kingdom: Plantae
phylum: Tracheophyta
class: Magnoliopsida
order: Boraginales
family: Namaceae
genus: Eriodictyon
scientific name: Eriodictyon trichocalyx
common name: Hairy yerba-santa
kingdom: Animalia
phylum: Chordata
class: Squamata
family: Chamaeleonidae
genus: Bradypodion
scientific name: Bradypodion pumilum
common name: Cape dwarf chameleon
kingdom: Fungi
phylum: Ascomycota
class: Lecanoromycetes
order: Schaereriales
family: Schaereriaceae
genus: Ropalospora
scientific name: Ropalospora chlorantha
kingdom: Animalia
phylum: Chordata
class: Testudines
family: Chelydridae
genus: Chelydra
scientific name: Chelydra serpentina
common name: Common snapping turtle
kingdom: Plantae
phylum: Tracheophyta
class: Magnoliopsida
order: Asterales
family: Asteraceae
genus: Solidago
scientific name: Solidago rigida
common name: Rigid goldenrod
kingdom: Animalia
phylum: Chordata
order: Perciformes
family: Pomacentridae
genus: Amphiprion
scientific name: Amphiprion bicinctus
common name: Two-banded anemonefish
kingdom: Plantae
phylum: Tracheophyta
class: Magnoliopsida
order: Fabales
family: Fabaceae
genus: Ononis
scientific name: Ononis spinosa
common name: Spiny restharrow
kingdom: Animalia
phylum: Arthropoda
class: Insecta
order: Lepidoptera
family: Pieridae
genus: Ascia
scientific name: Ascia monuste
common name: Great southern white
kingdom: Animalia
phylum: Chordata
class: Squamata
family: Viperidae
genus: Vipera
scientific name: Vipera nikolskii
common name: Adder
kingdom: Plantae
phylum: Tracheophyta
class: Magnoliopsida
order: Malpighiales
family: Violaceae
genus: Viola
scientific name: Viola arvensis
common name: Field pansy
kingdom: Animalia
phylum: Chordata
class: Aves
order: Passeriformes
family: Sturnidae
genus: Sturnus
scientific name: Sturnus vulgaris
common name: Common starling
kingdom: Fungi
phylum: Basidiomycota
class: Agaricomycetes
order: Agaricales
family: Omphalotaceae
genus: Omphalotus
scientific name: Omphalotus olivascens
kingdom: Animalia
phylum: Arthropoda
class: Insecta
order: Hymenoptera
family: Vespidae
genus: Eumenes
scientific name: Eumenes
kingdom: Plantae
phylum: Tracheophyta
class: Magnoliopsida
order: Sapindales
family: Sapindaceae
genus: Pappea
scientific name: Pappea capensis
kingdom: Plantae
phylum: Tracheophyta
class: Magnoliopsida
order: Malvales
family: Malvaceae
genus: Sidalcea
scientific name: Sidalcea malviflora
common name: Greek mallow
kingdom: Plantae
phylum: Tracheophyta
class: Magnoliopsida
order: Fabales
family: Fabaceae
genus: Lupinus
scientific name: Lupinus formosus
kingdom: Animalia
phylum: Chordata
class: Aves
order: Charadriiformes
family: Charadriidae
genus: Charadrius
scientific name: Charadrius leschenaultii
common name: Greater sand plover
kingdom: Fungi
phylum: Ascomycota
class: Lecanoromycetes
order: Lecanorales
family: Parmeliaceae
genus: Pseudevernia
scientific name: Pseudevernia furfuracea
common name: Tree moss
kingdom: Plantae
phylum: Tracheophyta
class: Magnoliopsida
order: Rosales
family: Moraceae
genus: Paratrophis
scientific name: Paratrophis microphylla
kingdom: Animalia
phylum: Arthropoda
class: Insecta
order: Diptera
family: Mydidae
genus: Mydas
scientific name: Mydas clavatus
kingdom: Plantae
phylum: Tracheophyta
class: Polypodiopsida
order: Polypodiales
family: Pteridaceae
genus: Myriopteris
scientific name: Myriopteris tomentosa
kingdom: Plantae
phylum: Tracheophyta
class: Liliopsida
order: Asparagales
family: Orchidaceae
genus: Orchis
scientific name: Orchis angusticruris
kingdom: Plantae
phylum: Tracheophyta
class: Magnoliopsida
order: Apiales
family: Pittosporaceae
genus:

■ ■ ■

WHAT TO WORK ON:
Reproduce, line for line without changes, the part of the data that runs from the line with "family: Schaereriaceae" up to and including the line with "scientific name: Eumenes".

TASK RESPONSE:
family: Schaereriaceae
genus: Ropalospora
scientific name: Ropalospora chlorantha
kingdom: Animalia
phylum: Chordata
class: Testudines
family: Chelydridae
genus: Chelydra
scientific name: Chelydra serpentina
common name: Common snapping turtle
kingdom: Plantae
phylum: Tracheophyta
class: Magnoliopsida
order: Asterales
family: Asteraceae
genus: Solidago
scientific name: Solidago rigida
common name: Rigid goldenrod
kingdom: Animalia
phylum: Chordata
order: Perciformes
family: Pomacentridae
genus: Amphiprion
scientific name: Amphiprion bicinctus
common name: Two-banded anemonefish
kingdom: Plantae
phylum: Tracheophyta
class: Magnoliopsida
order: Fabales
family: Fabaceae
genus: Ononis
scientific name: Ononis spinosa
common name: Spiny restharrow
kingdom: Animalia
phylum: Arthropoda
class: Insecta
order: Lepidoptera
family: Pieridae
genus: Ascia
scientific name: Ascia monuste
common name: Great southern white
kingdom: Animalia
phylum: Chordata
class: Squamata
family: Viperidae
genus: Vipera
scientific name: Vipera nikolskii
common name: Adder
kingdom: Plantae
phylum: Tracheophyta
class: Magnoliopsida
order: Malpighiales
family: Violaceae
genus: Viola
scientific name: Viola arvensis
common name: Field pansy
kingdom: Animalia
phylum: Chordata
class: Aves
order: Passeriformes
family: Sturnidae
genus: Sturnus
scientific name: Sturnus vulgaris
common name: Common starling
kingdom: Fungi
phylum: Basidiomycota
class: Agaricomycetes
order: Agaricales
family: Omphalotaceae
genus: Omphalotus
scientific name: Omphalotus olivascens
kingdom: Animalia
phylum: Arthropoda
class: Insecta
order: Hymenoptera
family: Vespidae
genus: Eumenes
scientific name: Eumenes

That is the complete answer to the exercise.